Il s’agit de ce que l’on peut appeler les « mots disqualifiants ». C’est-à-dire que la fonction de ces mots est simplement de constituer une accusation pour disqualifier l’adversaire du débat en l’associant à un concept qui dans une société donnée fait figure de mal ontologique : pour la Rome républicaine, c’était la royauté (et il était courant qu’entre sénateurs l’on s’accuse lors de débats animés de vouloir restaurer la couronne) ; pour le Moyen-âge chrétien c’était l’hérésie (et lors des disputations, les théologiens se balançaient allègrement cette accusation au visage) ; pour les USA, c’est le communisme ; dans l’Europe post-1945, c’est le fascisme, etc. Les idéologies au pouvoir changent, mais les mécanismes de domination rhétorique sont les mêmes.
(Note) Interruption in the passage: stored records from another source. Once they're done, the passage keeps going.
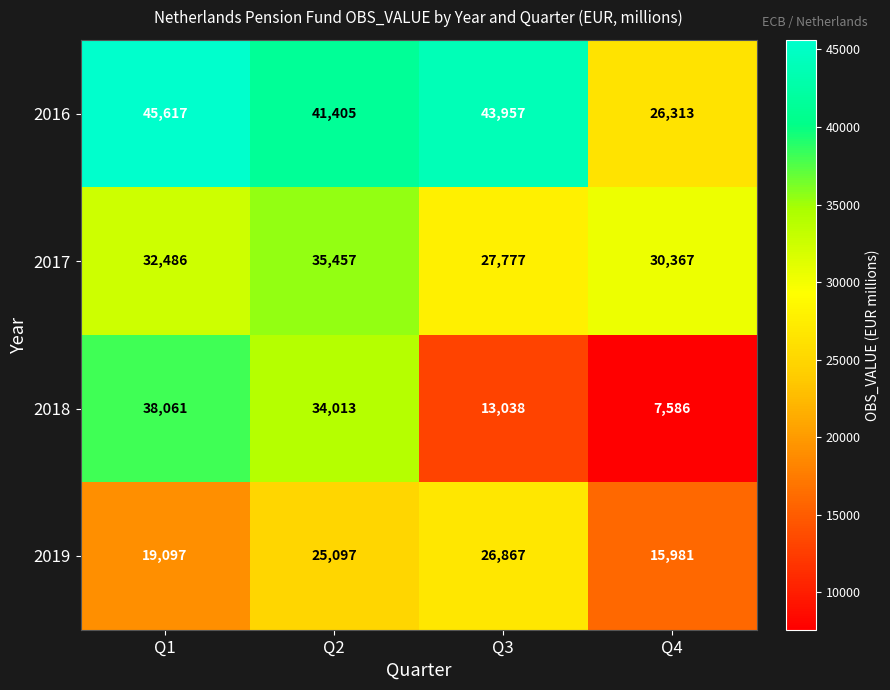

At which category is the sum across all series the highest?

Q2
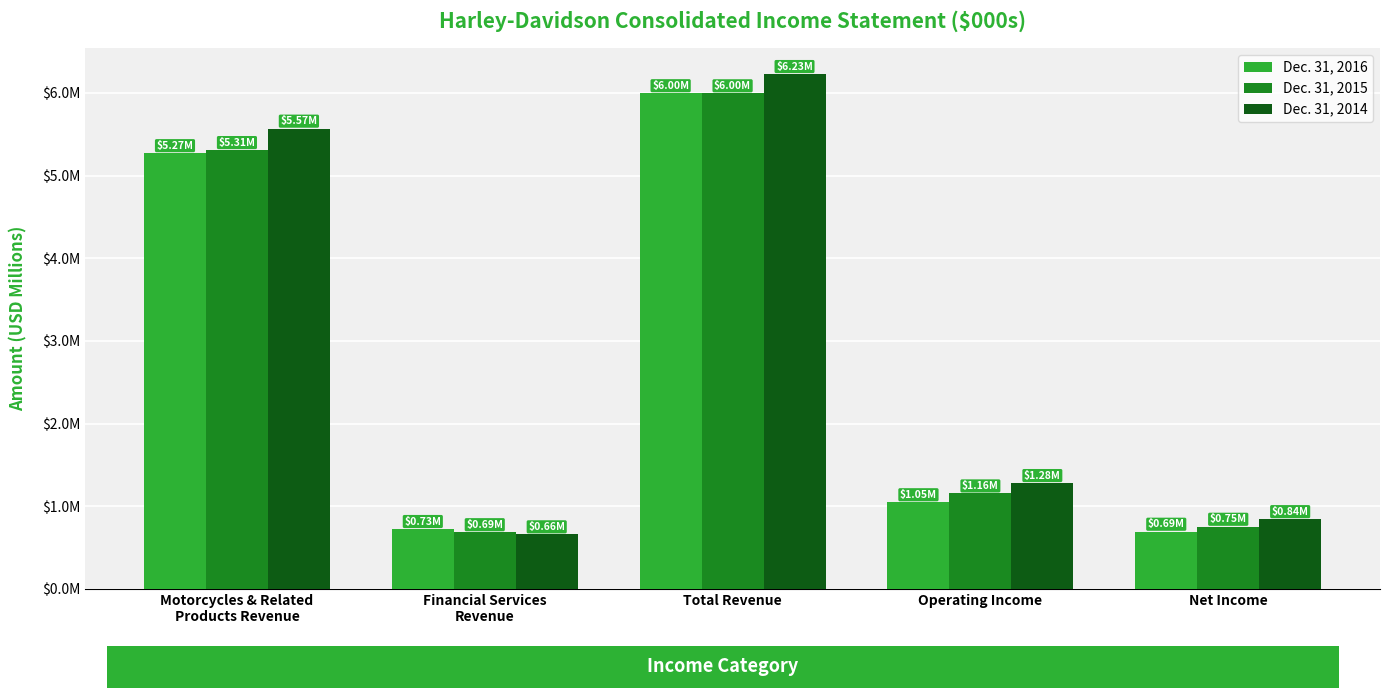

What are all the series names shown in the legend?

Dec. 31, 2016, Dec. 31, 2015, Dec. 31, 2014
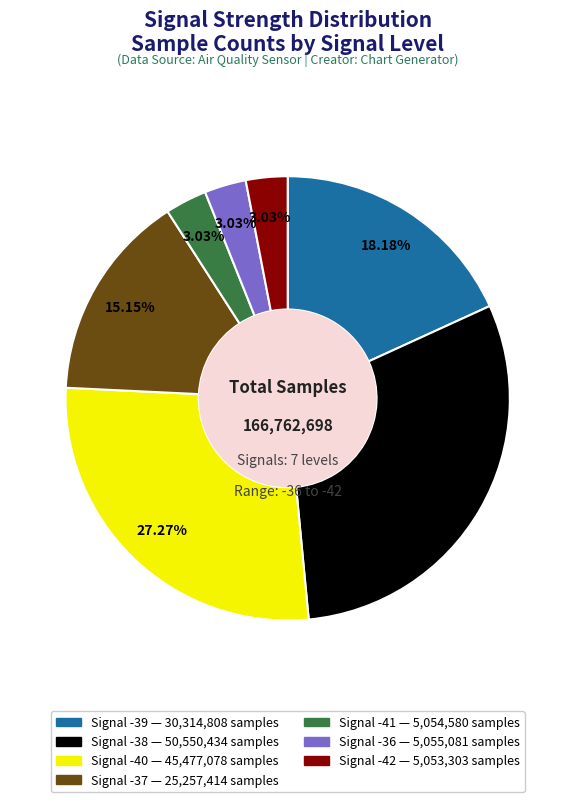

Does any single category account for the majority?

No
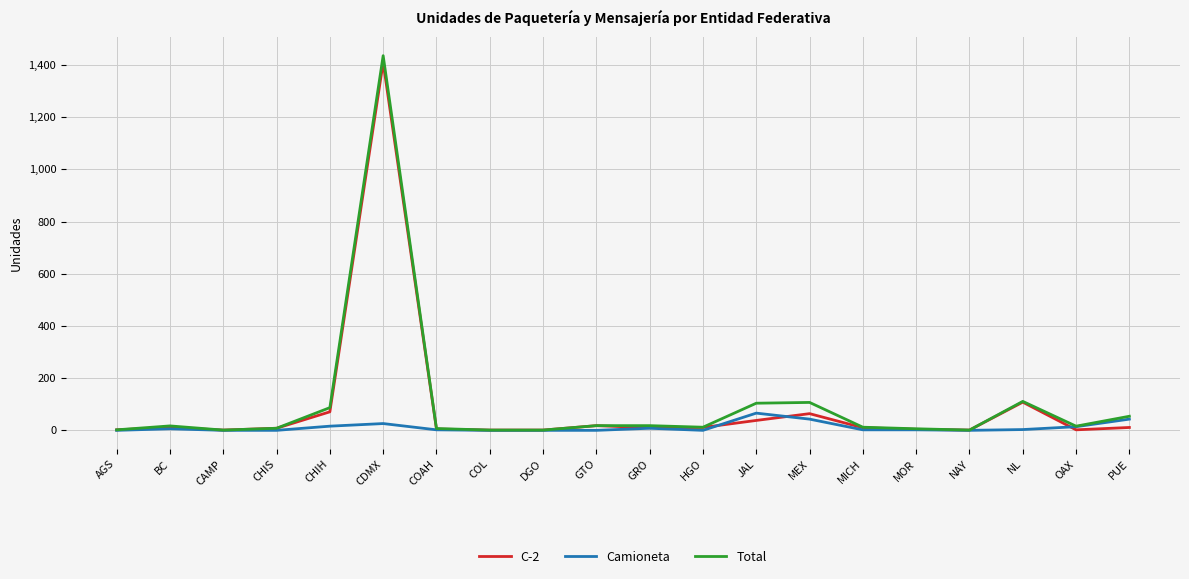

Which category has the highest value across all series?

CDMX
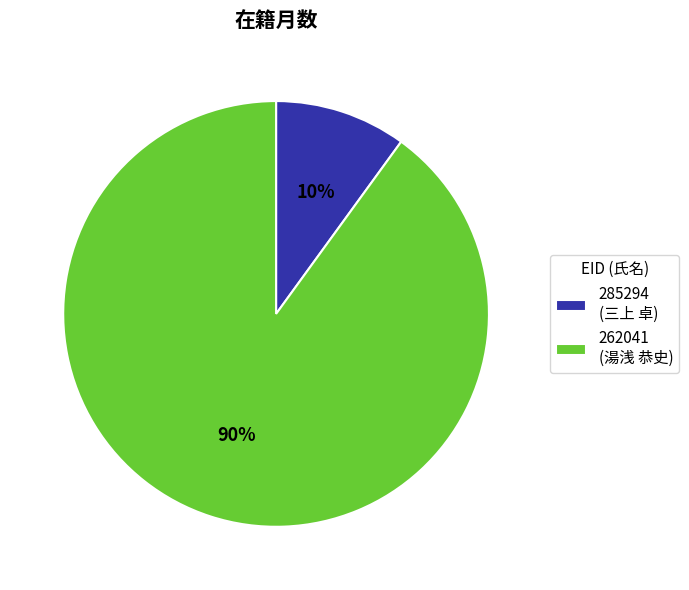

Approximately how many times larger is the value at 285294 compared to 262041?

0.1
L’emploi de ces mots disqualifiants comme invectives sert justement à activer le réflexe pavlovien de rejet qu’inspirent ces notions à l’inconscient collectif d’une société donnée. On s’adresse aux tripes de la foule plutôt qu’à la raison du peuple. L’objectif est que la personne visée par cette accusation soit inconsciemment associée par la masse à ces concepts honnis.
Eh bien, c’est la même chose avec l’adjectif « extrême » (qu’il soit affublé du substantif « droite » ou « gauche ») qui est utilisé par les tenants de la ligne dominante pour disqualifier ceux qui penchent trop à droite ou trop à gauche. Le mot même fait peur : « extrême ! », cela suggère l’outrance, la radicalité, et même une certaine dose de folie furieuse. Et bien sûr, c’est une allusion subliminale aux crimes commis au siècle précédent au nom de ces idéologies. Lorsqu’un journaliste de BFM dit innocemment « extrême-gauche » en parlant d’un élu ou d’un militant pro-palestinien, il suggère subrepticement que ce dernier est l’héritier idéologique des goulags ; et lorsqu’il brandit le terme « extrême-droite », c’est bien sûr les images mentales associées aux crimes des fascismes qu’il invoque dans l’esprit du téléspectateur.
Bref, c’est une énième manipulation verbale des tenants de la ligne dominante pour garantir leur domination et discréditer d’avance tous ceux qui pourraient la menacer.